Stored data entries
——

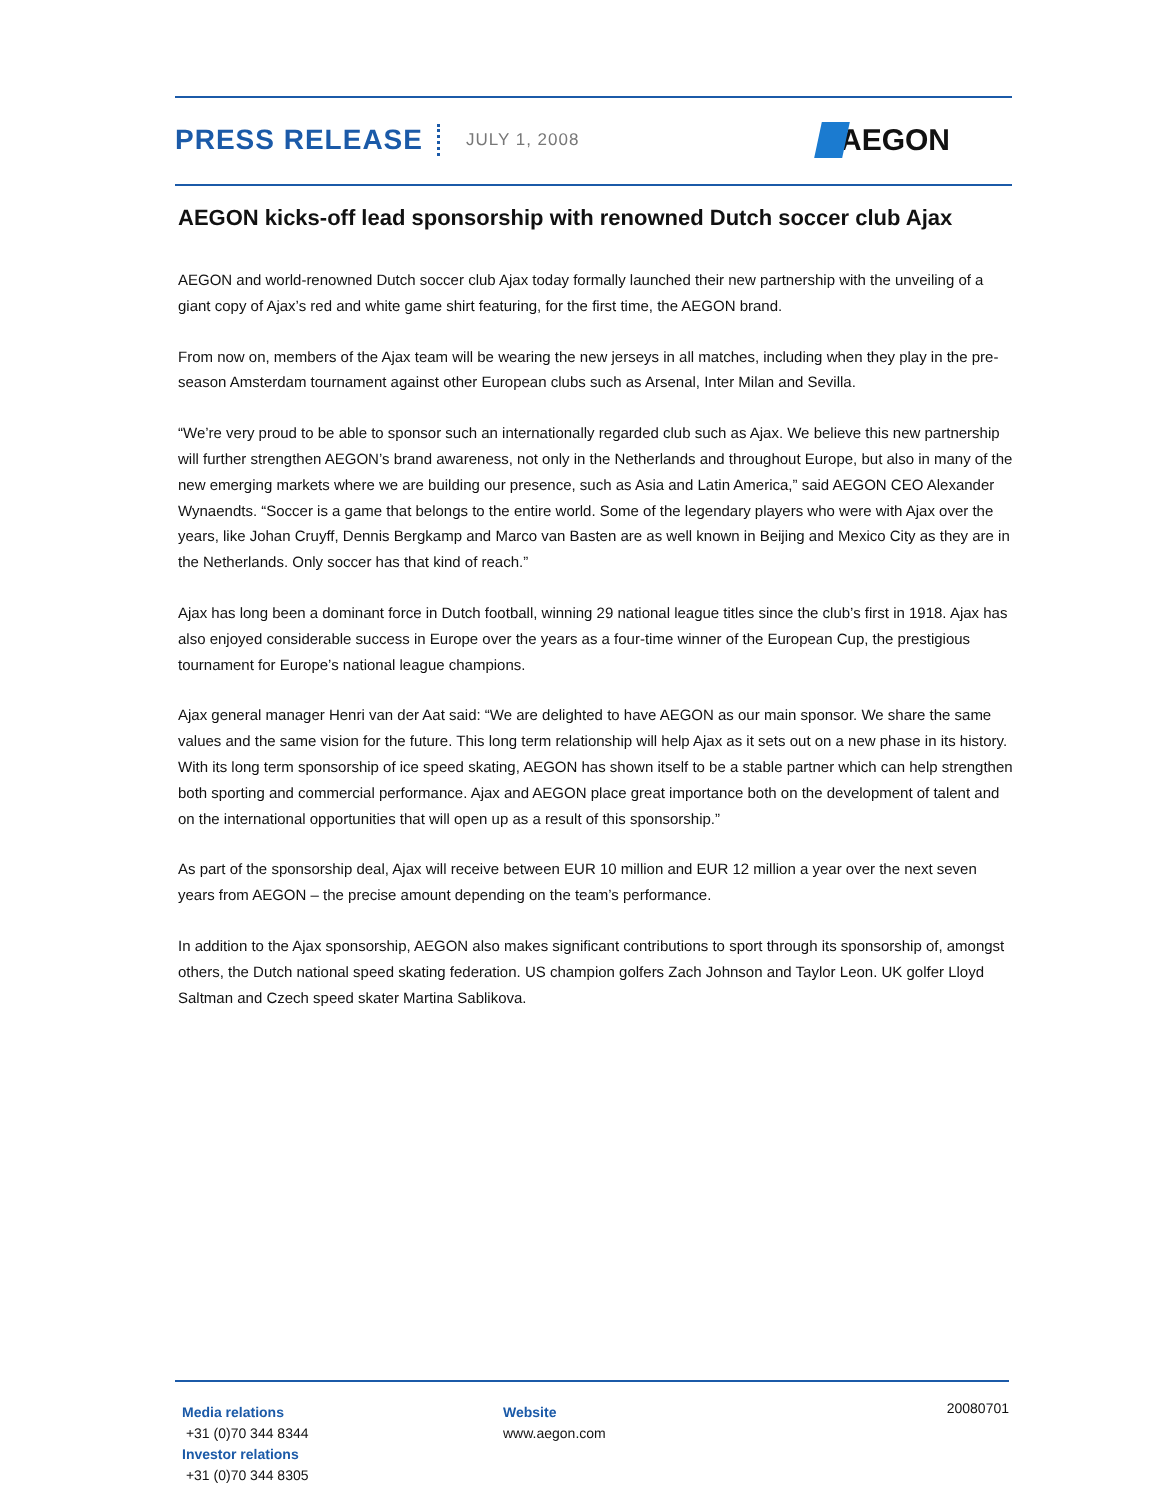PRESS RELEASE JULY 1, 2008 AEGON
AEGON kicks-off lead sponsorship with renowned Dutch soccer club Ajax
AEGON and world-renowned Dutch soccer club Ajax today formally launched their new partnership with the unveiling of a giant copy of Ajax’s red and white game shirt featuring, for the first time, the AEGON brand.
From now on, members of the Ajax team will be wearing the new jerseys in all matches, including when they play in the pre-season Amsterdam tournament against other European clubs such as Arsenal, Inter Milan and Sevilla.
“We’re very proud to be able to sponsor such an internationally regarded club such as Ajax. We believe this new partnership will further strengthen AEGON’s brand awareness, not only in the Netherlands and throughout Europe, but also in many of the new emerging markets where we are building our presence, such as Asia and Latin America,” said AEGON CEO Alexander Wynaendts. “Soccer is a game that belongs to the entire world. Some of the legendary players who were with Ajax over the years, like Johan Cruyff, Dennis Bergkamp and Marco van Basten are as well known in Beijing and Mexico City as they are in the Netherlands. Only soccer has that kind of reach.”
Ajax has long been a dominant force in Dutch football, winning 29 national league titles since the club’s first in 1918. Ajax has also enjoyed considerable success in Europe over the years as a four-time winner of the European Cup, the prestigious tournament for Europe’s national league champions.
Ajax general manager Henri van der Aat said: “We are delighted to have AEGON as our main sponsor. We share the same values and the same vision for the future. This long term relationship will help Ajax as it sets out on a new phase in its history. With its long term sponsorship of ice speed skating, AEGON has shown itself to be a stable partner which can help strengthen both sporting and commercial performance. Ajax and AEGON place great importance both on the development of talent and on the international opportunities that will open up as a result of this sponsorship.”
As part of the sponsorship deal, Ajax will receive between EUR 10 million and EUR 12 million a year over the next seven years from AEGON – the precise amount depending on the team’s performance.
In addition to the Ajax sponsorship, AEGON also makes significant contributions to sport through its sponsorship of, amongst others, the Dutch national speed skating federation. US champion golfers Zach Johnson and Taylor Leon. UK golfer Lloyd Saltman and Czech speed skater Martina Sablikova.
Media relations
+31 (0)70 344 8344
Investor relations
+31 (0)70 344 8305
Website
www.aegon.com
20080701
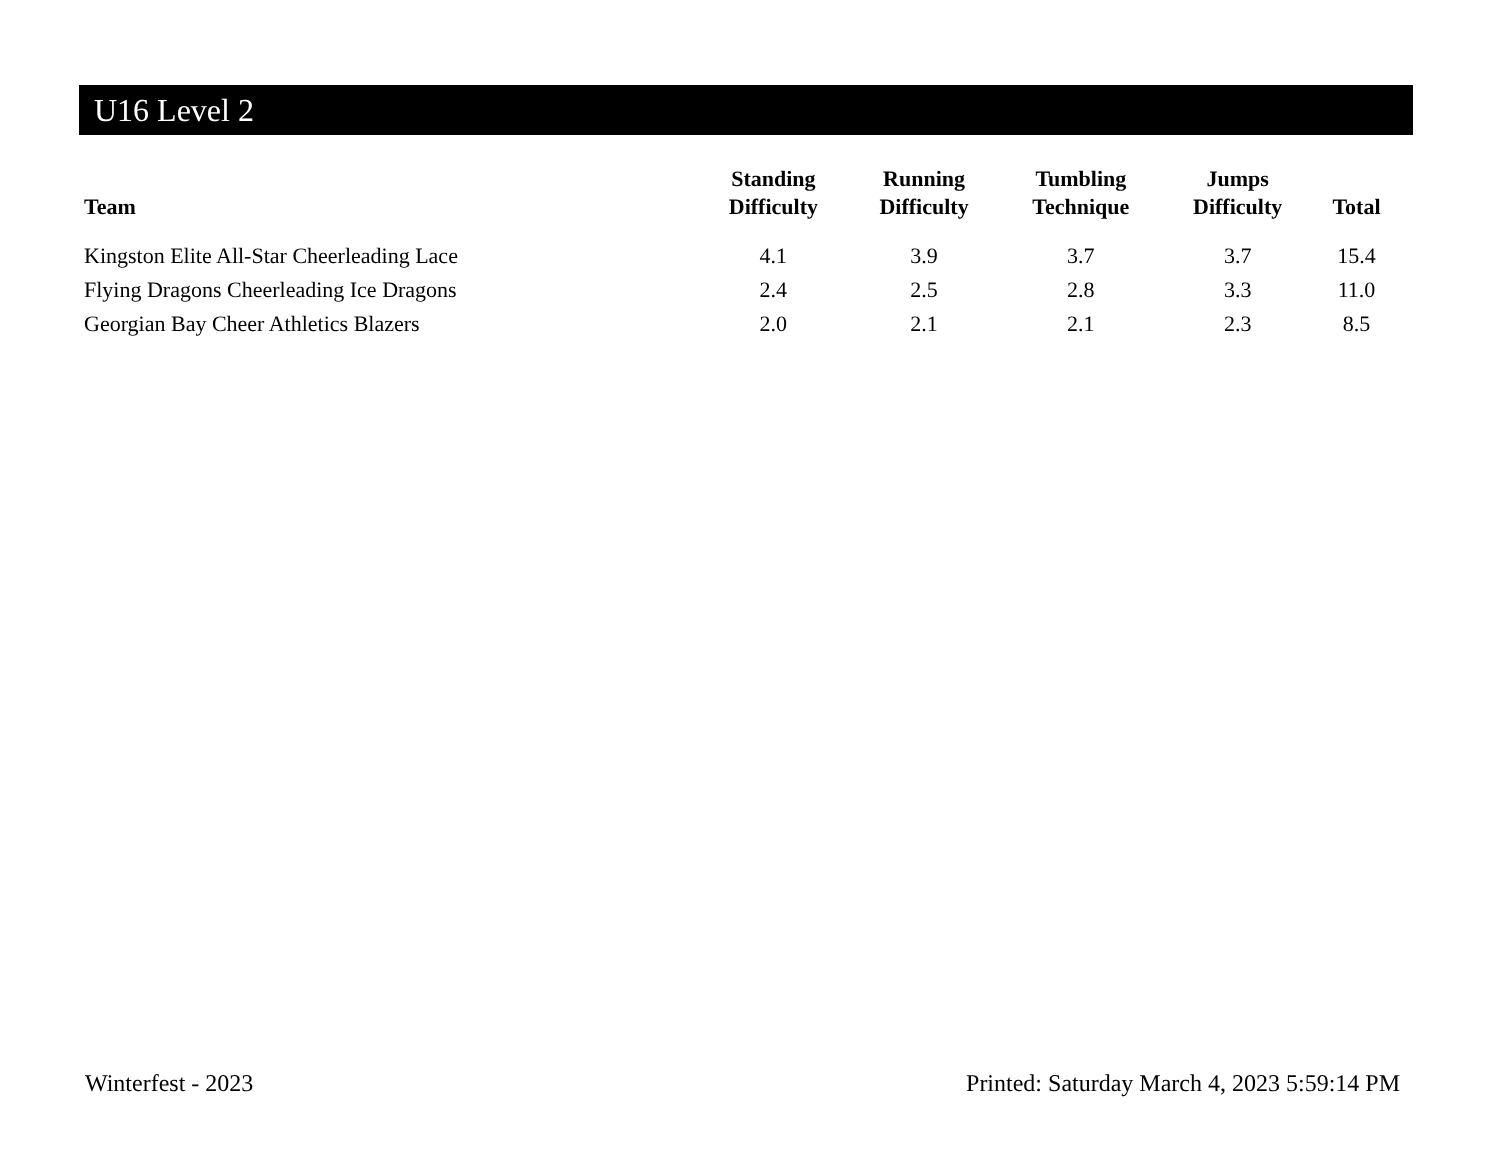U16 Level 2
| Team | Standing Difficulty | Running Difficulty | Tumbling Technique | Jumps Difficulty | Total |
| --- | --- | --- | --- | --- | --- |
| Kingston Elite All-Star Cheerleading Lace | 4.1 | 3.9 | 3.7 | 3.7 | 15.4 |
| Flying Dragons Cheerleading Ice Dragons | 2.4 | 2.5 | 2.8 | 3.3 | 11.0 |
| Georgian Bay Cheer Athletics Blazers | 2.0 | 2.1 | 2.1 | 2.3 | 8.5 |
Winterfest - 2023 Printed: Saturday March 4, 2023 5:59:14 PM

——

● **Work instructions**: In the records above, find the line with "Difficulty | Total |"; write out exactly that line and each one after it, stopping after the line with "3.3 | 11.0 |".

● **Exercise output**:
| Team | Standing Difficulty | Running Difficulty | Tumbling Technique | Jumps Difficulty | Total |
| --- | --- | --- | --- | --- | --- |
| Kingston Elite All-Star Cheerleading Lace | 4.1 | 3.9 | 3.7 | 3.7 | 15.4 |
| Flying Dragons Cheerleading Ice Dragons | 2.4 | 2.5 | 2.8 | 3.3 | 11.0 |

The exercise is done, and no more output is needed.